_What you will do_
(a) In the hockey comment thread, where was Brett Hull born?
(b) Write the next part of the hockey comment thread, picking up after its final comment.

_Reading passage_
----------
There's a reason the Russian U-20 squad does very well internationally, while the Russian national team has had a hard time winning the men's world championships, Olympics, or World Cup.

 
At 12:49 PM, June 25, 2007, Blogger James Mirtle said...

Brett Hull was born in Belleville, Ontario, which although is two and a quarter hours from the GTA is still part of Canada. Paul Statsny was born in Quebec City just like Robert Nillson was born in Calgary and Alex Steen in Winnipeg

I was in Belleville last week, stopping through. Nice little place.

Hull played for Team USA, which is the point of my list. So did Stastny.

The other two you mention are irrelevant.

 
At 1:21 PM, June 25, 2007, Blogger saskhab said...

And by the way, James, who are these "first round steals" the New York Rangers apparently continue to get? I'm confused by that comment for sure.
----------
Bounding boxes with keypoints

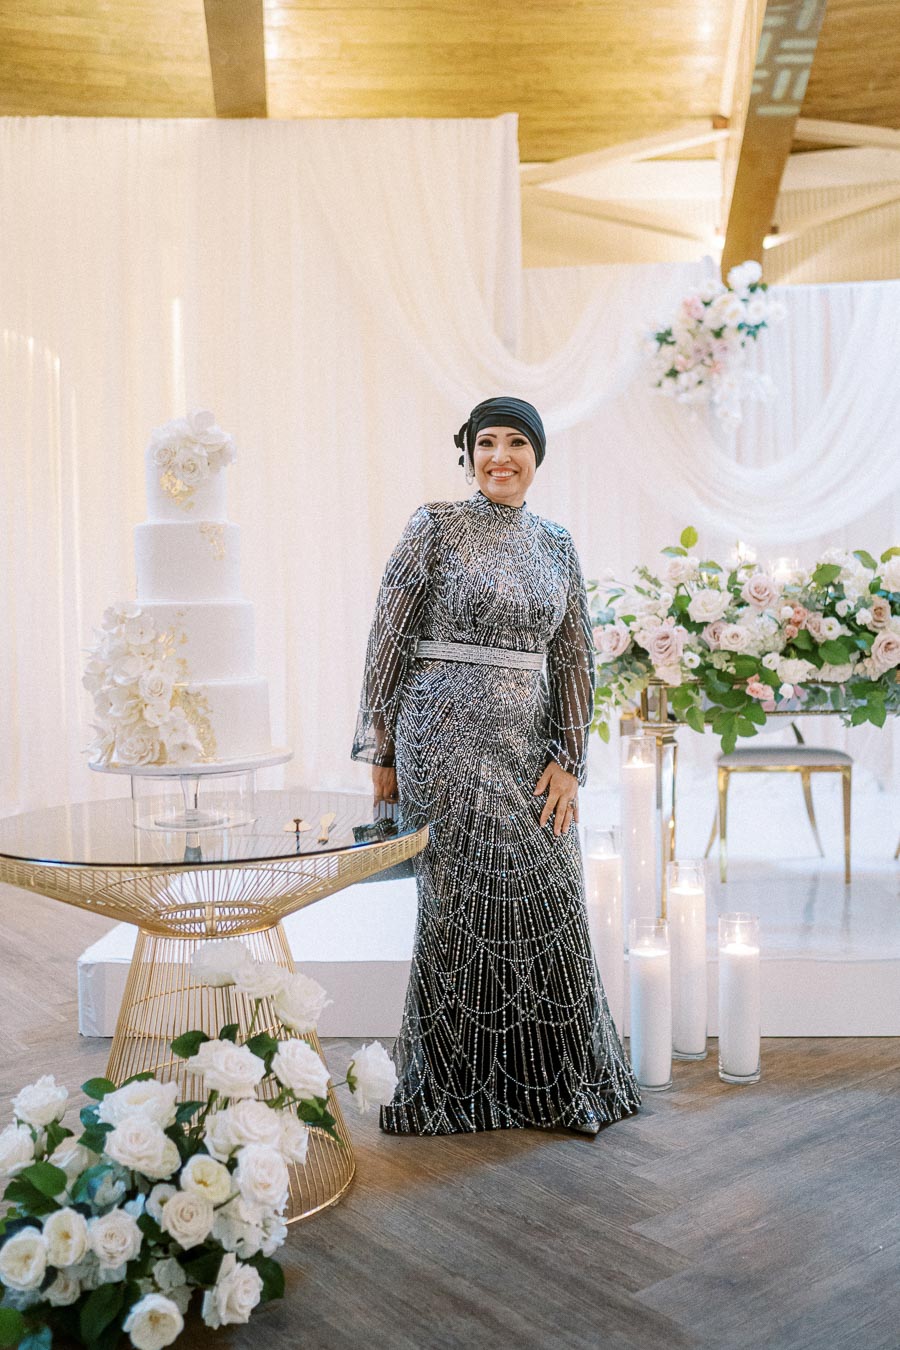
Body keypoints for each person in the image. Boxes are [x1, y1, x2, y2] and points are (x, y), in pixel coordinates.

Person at [351, 396, 641, 1136]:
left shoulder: (557, 544)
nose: (501, 456)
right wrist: (383, 748)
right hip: (441, 741)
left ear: (537, 458)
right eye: (487, 442)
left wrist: (571, 759)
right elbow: (388, 636)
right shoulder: (434, 526)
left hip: (530, 747)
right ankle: (456, 1090)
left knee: (550, 899)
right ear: (469, 454)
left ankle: (550, 1083)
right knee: (457, 912)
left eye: (517, 443)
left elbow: (575, 656)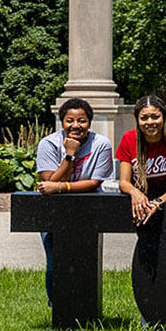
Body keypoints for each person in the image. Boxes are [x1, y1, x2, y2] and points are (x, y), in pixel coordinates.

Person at [35, 98, 114, 305]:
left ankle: (85, 305)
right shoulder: (48, 144)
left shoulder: (101, 144)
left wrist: (61, 187)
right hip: (54, 210)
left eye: (82, 120)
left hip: (89, 208)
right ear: (62, 121)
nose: (76, 126)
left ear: (90, 122)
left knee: (87, 259)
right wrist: (70, 154)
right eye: (70, 120)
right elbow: (49, 181)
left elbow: (94, 182)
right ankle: (58, 306)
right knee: (55, 260)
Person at [116, 95, 166, 226]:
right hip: (140, 204)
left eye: (155, 117)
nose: (150, 122)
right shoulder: (128, 138)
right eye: (144, 118)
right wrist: (135, 192)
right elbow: (124, 182)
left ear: (164, 117)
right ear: (137, 120)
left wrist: (157, 203)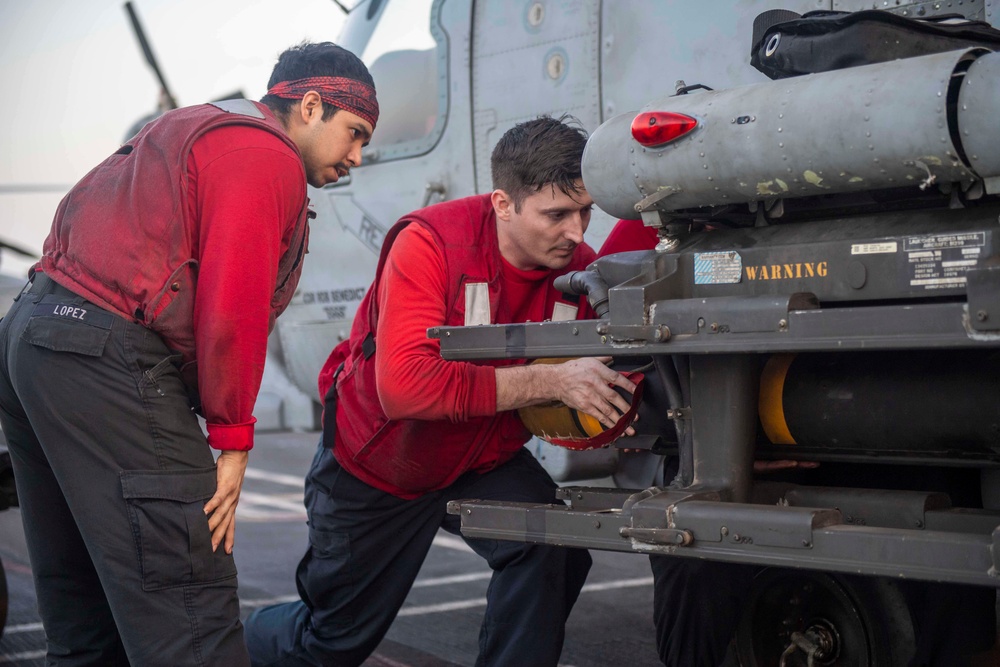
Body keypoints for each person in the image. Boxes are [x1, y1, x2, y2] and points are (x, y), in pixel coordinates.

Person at [0, 42, 378, 666]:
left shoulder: (185, 125)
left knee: (83, 613)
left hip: (32, 339)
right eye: (355, 132)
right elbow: (234, 305)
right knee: (189, 615)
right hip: (105, 355)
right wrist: (232, 439)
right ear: (311, 107)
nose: (359, 157)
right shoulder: (266, 156)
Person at [244, 116, 638, 667]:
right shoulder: (430, 243)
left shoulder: (580, 269)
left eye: (585, 211)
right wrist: (552, 380)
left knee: (551, 546)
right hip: (382, 463)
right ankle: (238, 634)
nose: (577, 232)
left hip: (481, 457)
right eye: (556, 215)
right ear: (503, 204)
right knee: (329, 645)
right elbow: (404, 389)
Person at [598, 218, 998, 667]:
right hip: (731, 438)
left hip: (869, 423)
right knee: (693, 548)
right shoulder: (662, 226)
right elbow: (610, 339)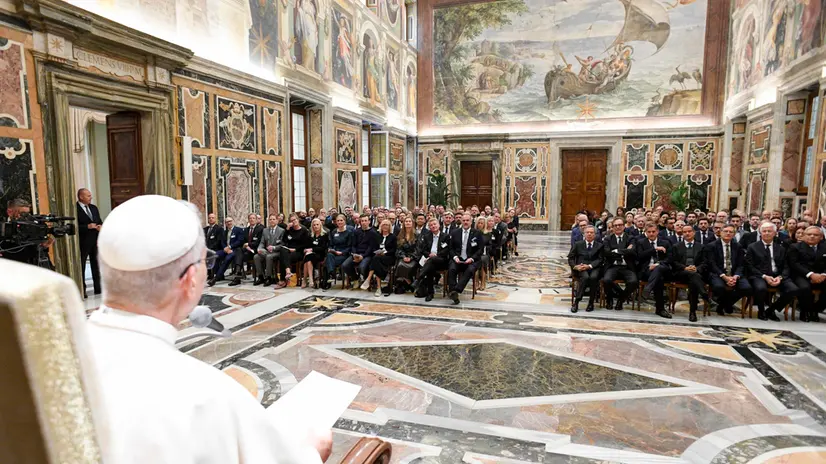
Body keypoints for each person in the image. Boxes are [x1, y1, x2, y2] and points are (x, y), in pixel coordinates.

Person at [87, 195, 331, 463]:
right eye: (207, 261)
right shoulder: (206, 397)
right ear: (191, 280)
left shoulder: (58, 355)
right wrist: (311, 450)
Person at [745, 222, 798, 321]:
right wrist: (765, 276)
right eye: (764, 231)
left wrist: (780, 277)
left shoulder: (781, 248)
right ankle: (761, 311)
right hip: (759, 275)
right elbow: (750, 266)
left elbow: (786, 266)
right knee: (760, 288)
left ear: (775, 233)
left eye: (769, 231)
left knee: (793, 289)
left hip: (777, 275)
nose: (767, 233)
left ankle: (771, 309)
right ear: (760, 233)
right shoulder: (752, 247)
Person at [704, 224, 752, 315]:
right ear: (720, 232)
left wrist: (736, 276)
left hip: (734, 274)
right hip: (718, 273)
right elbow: (711, 264)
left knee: (746, 288)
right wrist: (724, 276)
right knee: (719, 287)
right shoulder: (711, 246)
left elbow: (741, 264)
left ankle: (724, 305)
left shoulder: (738, 246)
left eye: (731, 232)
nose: (728, 233)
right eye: (726, 231)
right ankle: (726, 304)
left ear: (734, 234)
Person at [668, 225, 706, 322]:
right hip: (681, 274)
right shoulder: (676, 246)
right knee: (694, 278)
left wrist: (696, 268)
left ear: (694, 233)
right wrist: (685, 268)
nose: (687, 233)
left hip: (695, 273)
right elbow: (673, 262)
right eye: (685, 232)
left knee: (693, 282)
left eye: (689, 231)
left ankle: (692, 312)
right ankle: (703, 293)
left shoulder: (701, 246)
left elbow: (705, 262)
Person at [787, 226, 826, 322]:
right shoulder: (795, 247)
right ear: (804, 236)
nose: (812, 236)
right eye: (809, 234)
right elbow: (794, 264)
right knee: (805, 288)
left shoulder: (825, 247)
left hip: (822, 275)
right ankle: (805, 311)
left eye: (815, 235)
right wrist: (811, 274)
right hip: (801, 275)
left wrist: (824, 275)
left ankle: (815, 310)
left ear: (821, 237)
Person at [601, 218, 638, 311]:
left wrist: (617, 251)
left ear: (624, 226)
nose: (618, 227)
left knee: (633, 282)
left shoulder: (630, 238)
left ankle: (621, 300)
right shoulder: (607, 238)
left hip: (627, 267)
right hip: (612, 266)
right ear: (612, 227)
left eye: (620, 225)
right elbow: (606, 253)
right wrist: (626, 250)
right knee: (606, 280)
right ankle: (609, 299)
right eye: (615, 225)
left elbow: (633, 252)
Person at [636, 224, 671, 319]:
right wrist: (654, 249)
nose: (651, 234)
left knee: (658, 269)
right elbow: (639, 256)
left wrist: (657, 264)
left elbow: (669, 259)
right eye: (649, 232)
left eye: (653, 231)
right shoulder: (640, 242)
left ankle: (647, 289)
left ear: (657, 231)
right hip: (646, 270)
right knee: (659, 280)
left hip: (662, 268)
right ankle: (660, 309)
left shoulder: (665, 242)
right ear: (646, 233)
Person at [447, 213, 482, 305]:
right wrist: (455, 257)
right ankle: (453, 292)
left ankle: (456, 290)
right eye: (464, 220)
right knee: (452, 268)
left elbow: (480, 250)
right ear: (461, 221)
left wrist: (472, 258)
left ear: (471, 222)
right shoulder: (455, 232)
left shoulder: (477, 233)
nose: (465, 222)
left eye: (467, 220)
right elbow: (450, 248)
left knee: (470, 270)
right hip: (458, 258)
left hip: (471, 260)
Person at [567, 225, 603, 313]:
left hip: (594, 267)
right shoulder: (578, 244)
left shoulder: (600, 245)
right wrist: (575, 266)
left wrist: (590, 266)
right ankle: (576, 302)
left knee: (593, 278)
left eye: (591, 232)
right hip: (581, 268)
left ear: (595, 234)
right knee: (585, 277)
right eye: (587, 232)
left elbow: (600, 259)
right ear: (584, 234)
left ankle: (591, 303)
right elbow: (570, 258)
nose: (589, 234)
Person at [415, 218, 450, 301]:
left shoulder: (445, 236)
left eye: (434, 224)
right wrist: (429, 255)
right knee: (430, 267)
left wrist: (436, 255)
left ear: (439, 225)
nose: (433, 226)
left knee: (430, 262)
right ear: (429, 227)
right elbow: (423, 250)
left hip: (442, 260)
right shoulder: (427, 236)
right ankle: (430, 293)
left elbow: (446, 250)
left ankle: (419, 278)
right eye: (431, 225)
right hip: (430, 261)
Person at [77, 188, 103, 297]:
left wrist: (100, 226)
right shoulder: (75, 208)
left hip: (95, 240)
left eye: (90, 195)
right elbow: (75, 226)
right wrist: (86, 227)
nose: (90, 198)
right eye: (88, 196)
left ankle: (98, 288)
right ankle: (82, 289)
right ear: (81, 197)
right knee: (82, 265)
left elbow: (99, 220)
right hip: (83, 242)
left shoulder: (93, 208)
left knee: (96, 264)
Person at [343, 215, 378, 288]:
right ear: (360, 222)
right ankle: (355, 279)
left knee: (362, 267)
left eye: (365, 221)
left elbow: (371, 247)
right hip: (356, 254)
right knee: (345, 265)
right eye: (362, 221)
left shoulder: (373, 233)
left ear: (369, 221)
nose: (364, 222)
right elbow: (353, 245)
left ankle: (367, 280)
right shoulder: (356, 231)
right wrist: (355, 254)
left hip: (367, 255)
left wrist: (363, 256)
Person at [364, 219, 397, 296]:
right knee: (376, 260)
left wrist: (385, 253)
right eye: (383, 225)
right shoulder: (377, 236)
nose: (385, 226)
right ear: (381, 226)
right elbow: (373, 247)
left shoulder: (393, 237)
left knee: (376, 260)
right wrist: (378, 252)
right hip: (378, 256)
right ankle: (378, 288)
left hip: (389, 257)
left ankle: (369, 279)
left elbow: (394, 250)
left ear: (390, 227)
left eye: (387, 225)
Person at [208, 217, 244, 286]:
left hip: (234, 250)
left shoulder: (238, 230)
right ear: (225, 223)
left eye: (230, 221)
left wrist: (230, 247)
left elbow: (240, 241)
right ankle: (220, 275)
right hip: (225, 250)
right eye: (227, 222)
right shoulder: (224, 232)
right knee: (214, 255)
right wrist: (225, 248)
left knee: (227, 259)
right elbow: (222, 241)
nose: (229, 223)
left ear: (233, 221)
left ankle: (215, 278)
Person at [230, 214, 264, 286]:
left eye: (253, 218)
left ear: (256, 220)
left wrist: (248, 244)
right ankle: (238, 273)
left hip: (254, 251)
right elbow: (242, 241)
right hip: (246, 251)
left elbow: (258, 242)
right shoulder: (246, 230)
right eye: (250, 218)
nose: (252, 219)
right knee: (238, 251)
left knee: (239, 255)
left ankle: (237, 275)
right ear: (248, 220)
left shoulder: (260, 229)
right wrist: (244, 245)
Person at [278, 214, 310, 288]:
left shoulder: (304, 230)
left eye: (294, 220)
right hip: (288, 250)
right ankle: (288, 272)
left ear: (298, 220)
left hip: (299, 251)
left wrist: (295, 249)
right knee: (283, 250)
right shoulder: (290, 229)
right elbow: (284, 241)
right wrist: (287, 230)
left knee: (283, 257)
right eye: (291, 221)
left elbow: (306, 244)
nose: (293, 222)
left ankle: (283, 280)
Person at [322, 214, 353, 289]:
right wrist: (331, 249)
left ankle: (328, 279)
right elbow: (331, 244)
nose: (339, 222)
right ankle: (332, 274)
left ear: (345, 221)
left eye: (341, 220)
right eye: (338, 221)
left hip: (344, 254)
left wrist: (342, 252)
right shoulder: (334, 231)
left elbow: (350, 246)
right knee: (329, 255)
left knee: (327, 263)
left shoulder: (349, 232)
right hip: (334, 252)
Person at [255, 215, 285, 286]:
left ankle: (269, 277)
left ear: (277, 221)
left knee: (269, 257)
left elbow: (282, 245)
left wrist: (274, 247)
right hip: (267, 251)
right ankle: (260, 276)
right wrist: (260, 248)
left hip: (277, 252)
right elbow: (262, 242)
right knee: (256, 256)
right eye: (270, 219)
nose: (272, 221)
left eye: (273, 219)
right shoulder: (265, 230)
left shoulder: (281, 231)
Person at [394, 217, 419, 293]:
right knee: (400, 265)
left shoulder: (417, 234)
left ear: (412, 223)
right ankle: (408, 282)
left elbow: (418, 249)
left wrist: (411, 257)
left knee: (410, 265)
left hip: (413, 257)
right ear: (404, 223)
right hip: (403, 256)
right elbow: (398, 249)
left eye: (409, 221)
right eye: (406, 221)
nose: (408, 223)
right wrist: (403, 257)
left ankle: (406, 282)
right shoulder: (400, 234)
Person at [302, 218, 328, 288]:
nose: (316, 226)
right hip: (311, 255)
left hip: (320, 255)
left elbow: (323, 248)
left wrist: (312, 249)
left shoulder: (324, 235)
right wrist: (306, 249)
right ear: (312, 226)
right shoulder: (311, 235)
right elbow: (307, 246)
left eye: (317, 225)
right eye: (314, 225)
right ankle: (310, 279)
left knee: (307, 257)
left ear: (320, 225)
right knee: (308, 257)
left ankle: (305, 279)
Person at [476, 217, 492, 291]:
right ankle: (476, 283)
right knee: (475, 261)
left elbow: (490, 245)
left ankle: (482, 282)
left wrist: (485, 248)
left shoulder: (487, 234)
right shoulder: (474, 232)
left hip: (484, 254)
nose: (480, 225)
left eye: (481, 223)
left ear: (484, 224)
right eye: (478, 223)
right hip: (475, 253)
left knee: (482, 261)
----------
_Answers by item_
(a) Belleville, Ontario.

(b)
At 3:17 PM, June 25, 2007, Blogger Doogie said...

Wasn't Brandon Sutter born on Long Island while his dad played there?

Interesting points about the Russian development system. Now that I think on it, it does seem that most of the great Russian players in the NHL were born in the 1970s, when they were trained by the Soviet system, but free to go to the NHL in their late teens/early twenties. The older ones generally came to the League too late to have an impact (or at least, to do so for more than a handful of years), while a lot of the younger ones...well, for every Ovechkin, there's a Kaigorodov or five. Whether this makes Russia significantly different from other countries or not, I'm not so sure, but it is something to consider.

 
At 3:43 PM, June 25, 2007, Blogger McLea said...

And by the way, James, who are these "first round steals" the New York Rangers apparently continue to get?

Hugh Jessiman and Jamie Lundmark.

 
At 4:55 PM, June 25, 2007, Blogger James Mirtle said...

I'm thinking Marc Staal, guys.

 
At 5:37 PM, June 25, 2007, Anonymous grace said...

Sid's kid will look a little bit like me and a little bit like Sid. :)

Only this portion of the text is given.